Assignment » Copy the lines of the records exactly, from the beginning through the line containing "posiciones israelíes en la frontera norte.", including both ends. Omit the pictures from your copy.

Data drawn from a collection
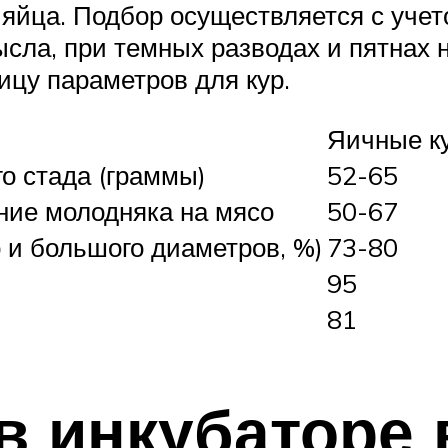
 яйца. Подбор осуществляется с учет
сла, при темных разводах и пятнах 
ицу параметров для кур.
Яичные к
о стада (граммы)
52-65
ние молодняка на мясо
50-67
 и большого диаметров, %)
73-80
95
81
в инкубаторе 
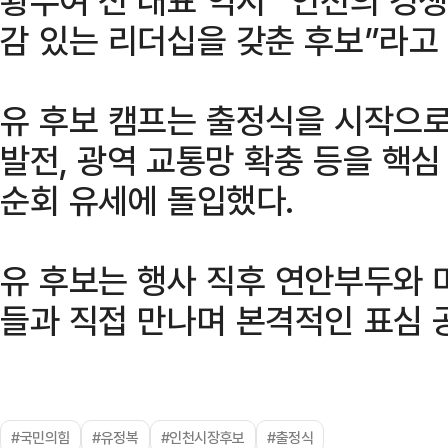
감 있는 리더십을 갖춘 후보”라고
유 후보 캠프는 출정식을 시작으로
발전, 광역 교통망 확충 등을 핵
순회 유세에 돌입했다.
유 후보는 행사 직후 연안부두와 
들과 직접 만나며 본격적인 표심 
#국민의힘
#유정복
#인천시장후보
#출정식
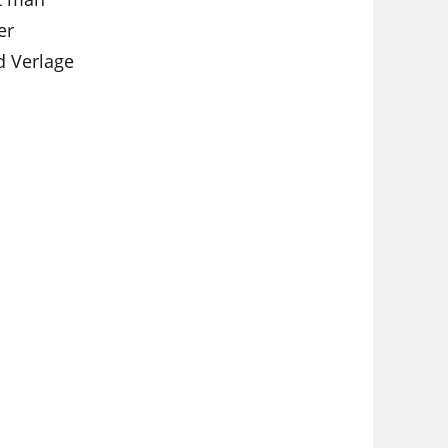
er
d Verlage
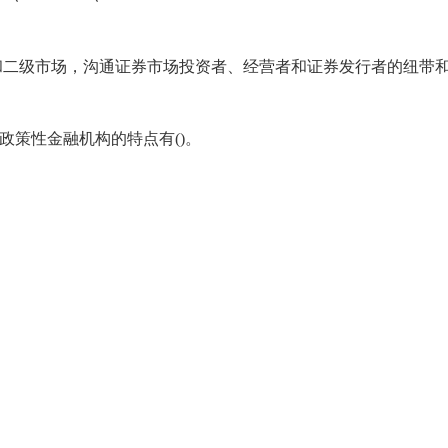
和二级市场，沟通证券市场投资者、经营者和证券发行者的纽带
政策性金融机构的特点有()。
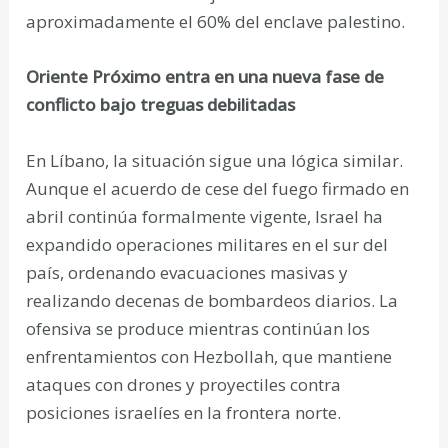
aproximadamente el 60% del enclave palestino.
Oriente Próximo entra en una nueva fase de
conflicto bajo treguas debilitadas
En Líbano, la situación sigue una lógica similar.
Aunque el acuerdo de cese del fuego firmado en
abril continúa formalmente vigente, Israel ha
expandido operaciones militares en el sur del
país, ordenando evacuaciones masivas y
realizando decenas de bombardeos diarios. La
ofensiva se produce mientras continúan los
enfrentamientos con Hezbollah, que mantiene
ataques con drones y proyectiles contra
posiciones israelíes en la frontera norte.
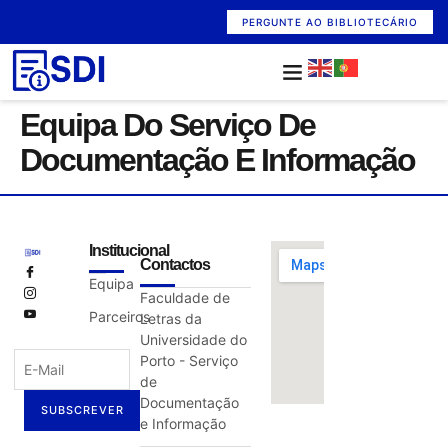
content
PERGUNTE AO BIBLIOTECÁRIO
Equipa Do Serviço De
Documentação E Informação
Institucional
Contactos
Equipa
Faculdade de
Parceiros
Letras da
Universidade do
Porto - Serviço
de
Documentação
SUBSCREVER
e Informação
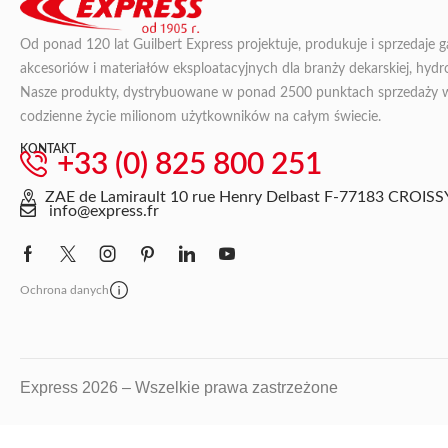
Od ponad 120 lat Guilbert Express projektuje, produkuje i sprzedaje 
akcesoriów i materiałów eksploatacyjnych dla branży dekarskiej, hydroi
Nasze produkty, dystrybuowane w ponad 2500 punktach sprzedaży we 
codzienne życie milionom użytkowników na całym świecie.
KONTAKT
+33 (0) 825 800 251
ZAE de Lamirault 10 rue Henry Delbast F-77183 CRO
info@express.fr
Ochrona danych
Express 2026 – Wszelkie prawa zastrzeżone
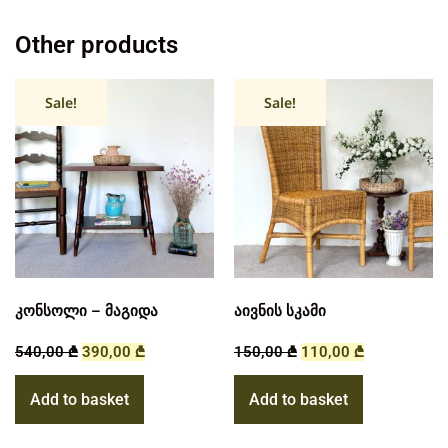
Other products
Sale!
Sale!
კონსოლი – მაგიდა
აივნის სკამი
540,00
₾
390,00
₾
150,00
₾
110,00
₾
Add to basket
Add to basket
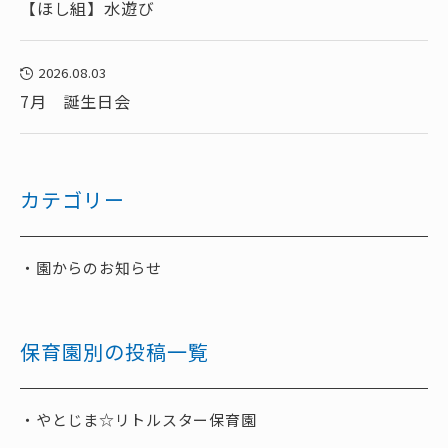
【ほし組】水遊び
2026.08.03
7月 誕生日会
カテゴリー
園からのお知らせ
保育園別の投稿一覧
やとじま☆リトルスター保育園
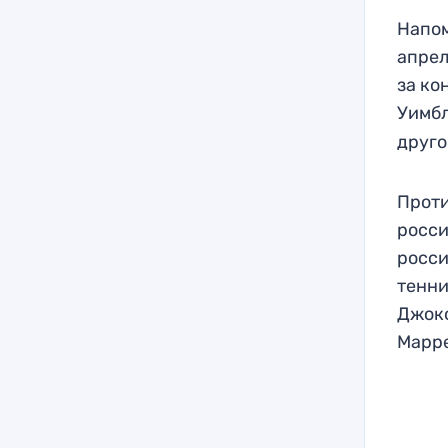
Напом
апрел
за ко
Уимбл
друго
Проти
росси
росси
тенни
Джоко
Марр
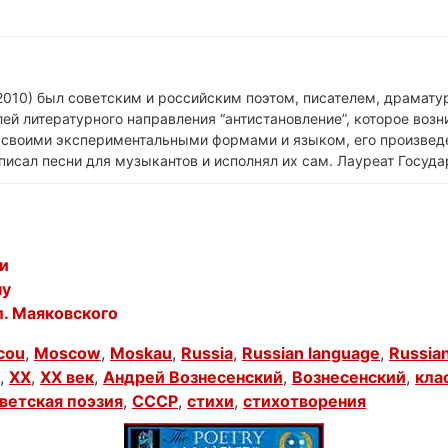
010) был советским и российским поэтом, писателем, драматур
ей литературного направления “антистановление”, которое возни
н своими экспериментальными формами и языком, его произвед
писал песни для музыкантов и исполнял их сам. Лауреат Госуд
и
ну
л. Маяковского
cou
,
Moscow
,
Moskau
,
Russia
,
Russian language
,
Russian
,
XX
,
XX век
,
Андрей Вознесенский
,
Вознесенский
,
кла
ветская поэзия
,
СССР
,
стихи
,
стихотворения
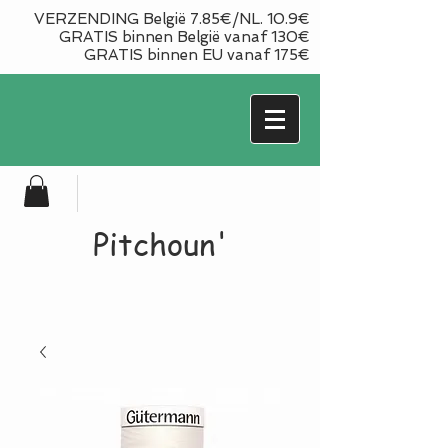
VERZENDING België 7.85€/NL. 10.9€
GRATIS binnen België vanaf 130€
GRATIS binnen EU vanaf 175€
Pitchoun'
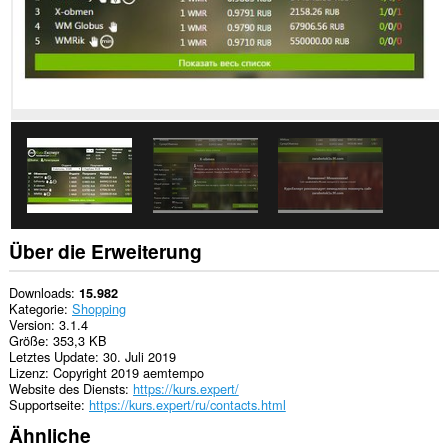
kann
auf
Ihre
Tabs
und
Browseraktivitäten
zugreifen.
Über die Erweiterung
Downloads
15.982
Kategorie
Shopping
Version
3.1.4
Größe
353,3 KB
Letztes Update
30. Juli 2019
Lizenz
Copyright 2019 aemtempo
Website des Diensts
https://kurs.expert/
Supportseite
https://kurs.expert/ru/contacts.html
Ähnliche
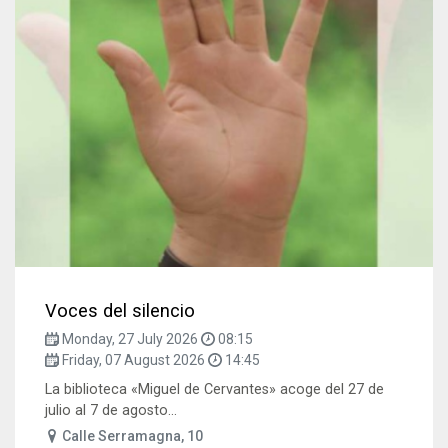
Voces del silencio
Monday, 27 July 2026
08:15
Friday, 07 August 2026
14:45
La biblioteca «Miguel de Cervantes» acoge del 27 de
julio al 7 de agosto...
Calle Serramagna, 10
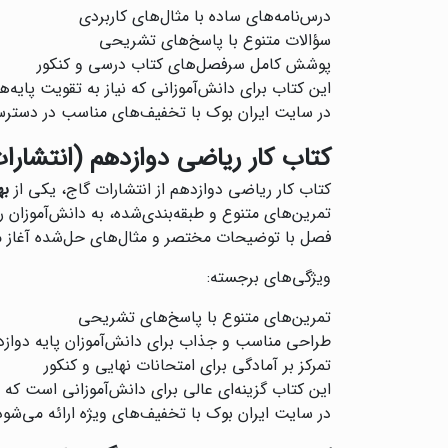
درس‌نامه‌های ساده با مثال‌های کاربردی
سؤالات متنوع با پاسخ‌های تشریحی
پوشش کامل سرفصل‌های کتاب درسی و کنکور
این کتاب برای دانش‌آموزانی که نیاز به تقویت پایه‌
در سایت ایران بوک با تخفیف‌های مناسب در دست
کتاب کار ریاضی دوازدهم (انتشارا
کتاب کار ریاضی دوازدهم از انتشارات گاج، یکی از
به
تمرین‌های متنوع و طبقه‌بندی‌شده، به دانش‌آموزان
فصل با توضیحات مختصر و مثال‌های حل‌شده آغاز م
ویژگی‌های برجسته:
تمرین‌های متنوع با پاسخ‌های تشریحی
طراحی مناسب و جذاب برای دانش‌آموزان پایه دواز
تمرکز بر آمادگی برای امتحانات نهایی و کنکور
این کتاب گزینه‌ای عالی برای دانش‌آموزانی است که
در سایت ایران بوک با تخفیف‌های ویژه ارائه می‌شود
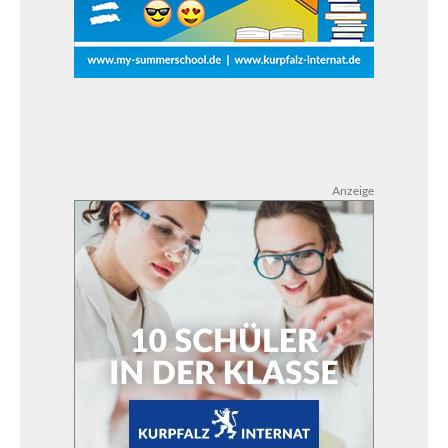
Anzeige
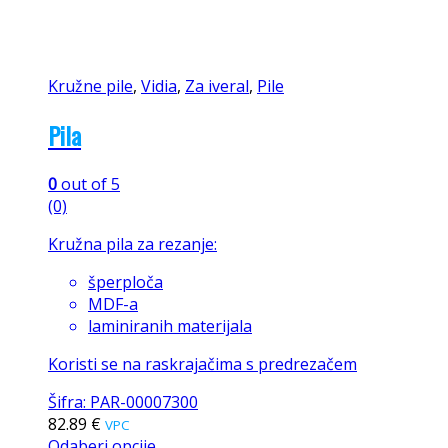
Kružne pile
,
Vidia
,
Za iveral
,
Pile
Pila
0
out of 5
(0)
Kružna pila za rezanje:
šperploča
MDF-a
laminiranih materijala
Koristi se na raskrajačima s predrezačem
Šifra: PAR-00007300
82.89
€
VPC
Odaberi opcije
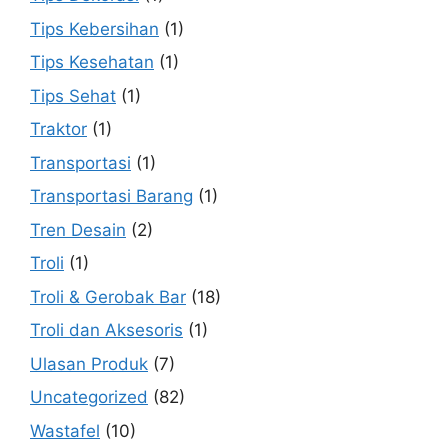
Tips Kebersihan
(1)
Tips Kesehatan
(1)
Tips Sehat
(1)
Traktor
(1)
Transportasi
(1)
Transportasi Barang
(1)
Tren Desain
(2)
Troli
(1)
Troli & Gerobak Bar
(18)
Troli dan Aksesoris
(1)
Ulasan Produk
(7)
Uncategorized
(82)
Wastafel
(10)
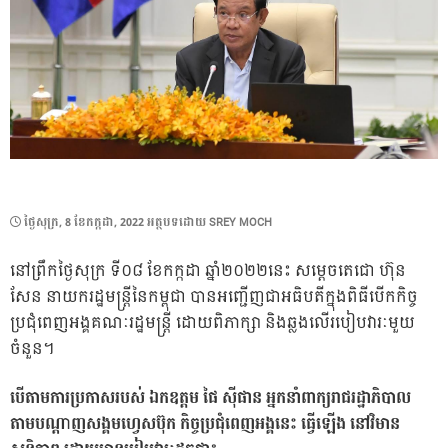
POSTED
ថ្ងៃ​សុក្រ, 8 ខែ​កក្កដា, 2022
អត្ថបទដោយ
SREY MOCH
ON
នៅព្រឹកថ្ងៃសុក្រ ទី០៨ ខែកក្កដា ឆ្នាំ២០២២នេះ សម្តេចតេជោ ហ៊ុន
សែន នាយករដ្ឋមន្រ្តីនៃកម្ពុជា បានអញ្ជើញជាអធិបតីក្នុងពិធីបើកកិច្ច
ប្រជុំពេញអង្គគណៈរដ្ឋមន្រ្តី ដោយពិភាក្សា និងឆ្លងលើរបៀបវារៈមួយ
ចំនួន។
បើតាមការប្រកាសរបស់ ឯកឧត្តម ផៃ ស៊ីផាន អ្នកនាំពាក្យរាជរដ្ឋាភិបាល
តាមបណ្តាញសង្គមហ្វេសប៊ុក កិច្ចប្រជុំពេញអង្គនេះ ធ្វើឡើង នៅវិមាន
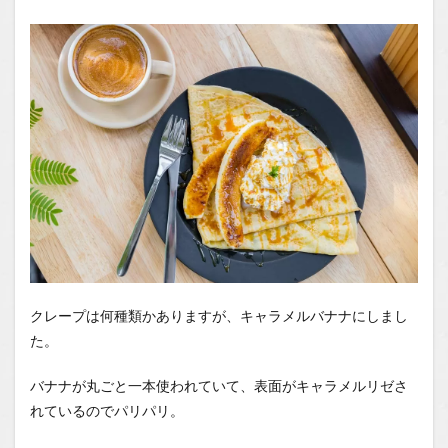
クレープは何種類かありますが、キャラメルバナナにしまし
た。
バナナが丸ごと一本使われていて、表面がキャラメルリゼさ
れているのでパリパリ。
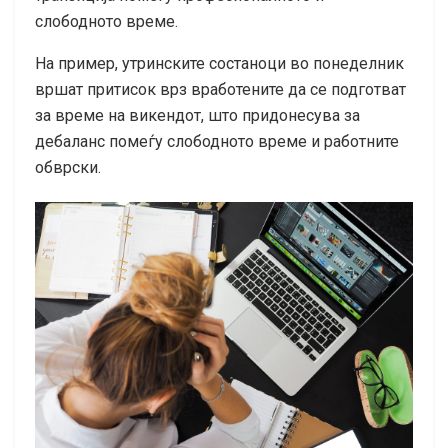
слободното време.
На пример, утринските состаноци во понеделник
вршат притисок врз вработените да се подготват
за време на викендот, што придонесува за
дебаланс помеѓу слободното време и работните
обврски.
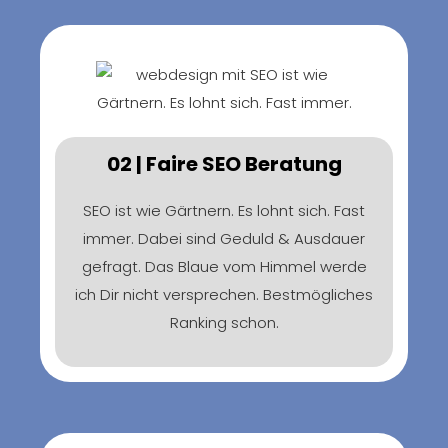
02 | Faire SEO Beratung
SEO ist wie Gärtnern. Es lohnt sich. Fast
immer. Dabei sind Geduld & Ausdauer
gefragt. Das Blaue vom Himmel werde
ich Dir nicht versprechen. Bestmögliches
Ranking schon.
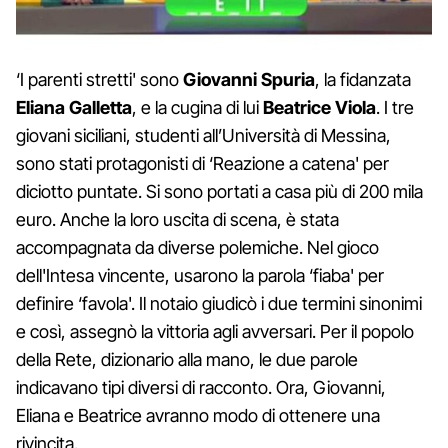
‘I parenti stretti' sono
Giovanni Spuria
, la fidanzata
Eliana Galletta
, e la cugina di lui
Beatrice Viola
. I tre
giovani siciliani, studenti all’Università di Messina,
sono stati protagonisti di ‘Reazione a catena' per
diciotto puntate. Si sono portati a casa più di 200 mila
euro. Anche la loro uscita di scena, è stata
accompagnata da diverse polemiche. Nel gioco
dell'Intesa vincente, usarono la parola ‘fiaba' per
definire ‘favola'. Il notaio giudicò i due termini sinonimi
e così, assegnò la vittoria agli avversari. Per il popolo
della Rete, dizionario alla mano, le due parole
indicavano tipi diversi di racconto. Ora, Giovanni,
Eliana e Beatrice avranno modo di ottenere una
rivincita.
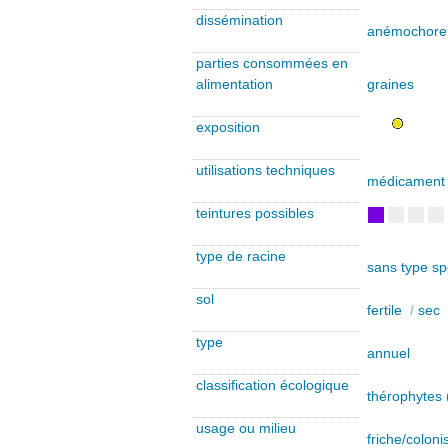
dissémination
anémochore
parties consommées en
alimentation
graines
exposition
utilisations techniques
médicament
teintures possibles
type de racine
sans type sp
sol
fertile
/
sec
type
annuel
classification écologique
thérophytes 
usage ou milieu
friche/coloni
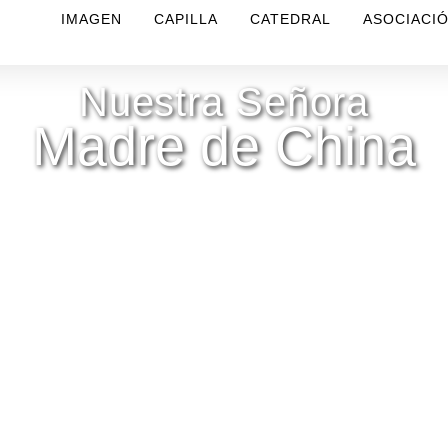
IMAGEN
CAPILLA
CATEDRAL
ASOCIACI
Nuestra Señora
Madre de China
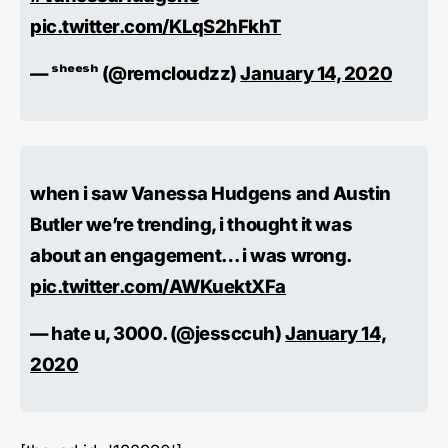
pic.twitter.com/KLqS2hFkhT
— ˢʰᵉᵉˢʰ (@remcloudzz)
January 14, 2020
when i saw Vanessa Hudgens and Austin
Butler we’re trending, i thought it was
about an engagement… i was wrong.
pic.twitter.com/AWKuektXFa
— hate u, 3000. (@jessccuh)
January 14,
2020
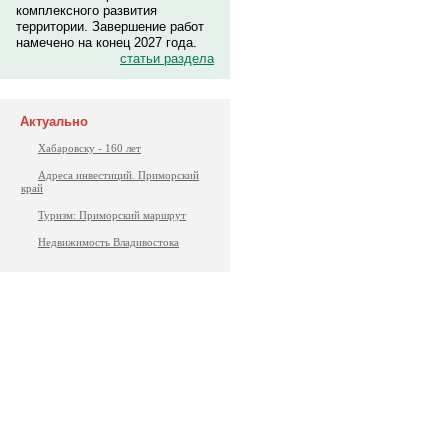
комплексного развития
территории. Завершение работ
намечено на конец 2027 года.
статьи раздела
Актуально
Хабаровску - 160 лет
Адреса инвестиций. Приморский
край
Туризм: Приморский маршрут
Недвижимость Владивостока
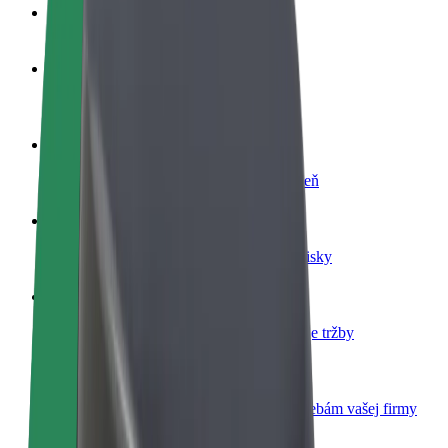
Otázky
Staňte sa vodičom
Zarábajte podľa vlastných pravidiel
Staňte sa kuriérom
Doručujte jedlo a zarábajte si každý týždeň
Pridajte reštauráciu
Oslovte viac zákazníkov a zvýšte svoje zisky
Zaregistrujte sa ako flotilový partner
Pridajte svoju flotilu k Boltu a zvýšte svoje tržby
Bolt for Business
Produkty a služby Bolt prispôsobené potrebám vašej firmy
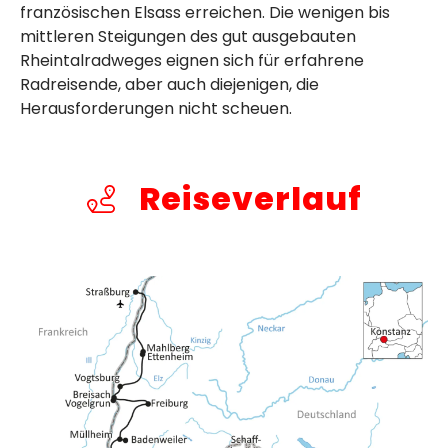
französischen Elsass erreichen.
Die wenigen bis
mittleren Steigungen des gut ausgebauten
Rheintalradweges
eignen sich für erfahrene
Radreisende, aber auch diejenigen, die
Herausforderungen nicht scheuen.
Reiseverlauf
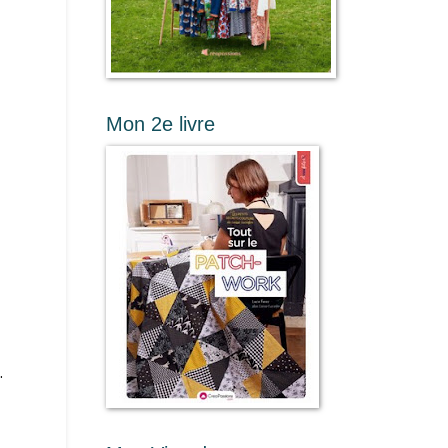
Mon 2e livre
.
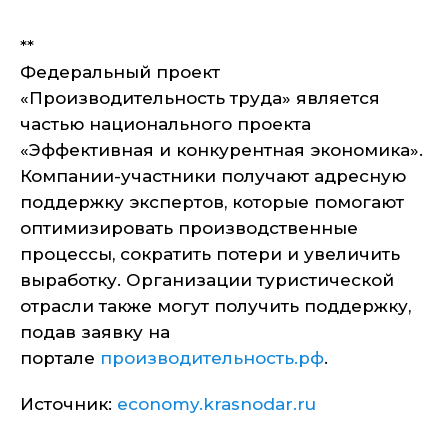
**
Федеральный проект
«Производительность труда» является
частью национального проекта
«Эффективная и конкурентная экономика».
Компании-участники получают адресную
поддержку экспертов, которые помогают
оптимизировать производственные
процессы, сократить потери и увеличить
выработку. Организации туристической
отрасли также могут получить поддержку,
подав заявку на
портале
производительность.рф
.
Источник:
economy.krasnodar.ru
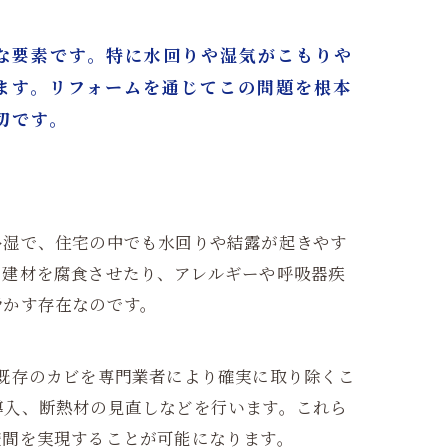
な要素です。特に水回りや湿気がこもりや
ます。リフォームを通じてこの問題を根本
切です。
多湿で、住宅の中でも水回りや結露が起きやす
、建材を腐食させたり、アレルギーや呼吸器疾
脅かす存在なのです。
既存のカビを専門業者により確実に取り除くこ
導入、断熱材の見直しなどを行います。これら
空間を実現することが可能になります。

Result for this exercise »
 яйца. Подбор осуществляется с учет
сла, при темных разводах и пятнах 
ицу параметров для кур.
Яичные к
о стада (граммы)
52-65
ние молодняка на мясо
50-67
 и большого диаметров, %)
73-80
95
81
в инкубаторе 
감 있는 리더십을 갖춘 후보”라고
유 후보 캠프는 출정식을 시작으로
발전, 광역 교통망 확충 등을 핵
순회 유세에 돌입했다.
유 후보는 행사 직후 연안부두와 
들과 직접 만나며 본격적인 표심 
#국민의힘
#유정복
#인천시장후보
#출정식
er
d Verlage
和二级市场，沟通证券市场投资者、经营者和证券发行者的纽带
政策性金融机构的特点有()。
aproximadamente el 60% del enclave palestino.
Oriente Próximo entra en una nueva fase de
conflicto bajo treguas debilitadas
En Líbano, la situación sigue una lógica similar.
Aunque el acuerdo de cese del fuego firmado en
abril continúa formalmente vigente, Israel ha
expandido operaciones militares en el sur del
país, ordenando evacuaciones masivas y
realizando decenas de bombardeos diarios. La
ofensiva se produce mientras continúan los
enfrentamientos con Hezbollah, que mantiene
ataques con drones y proyectiles contra
posiciones israelíes en la frontera norte.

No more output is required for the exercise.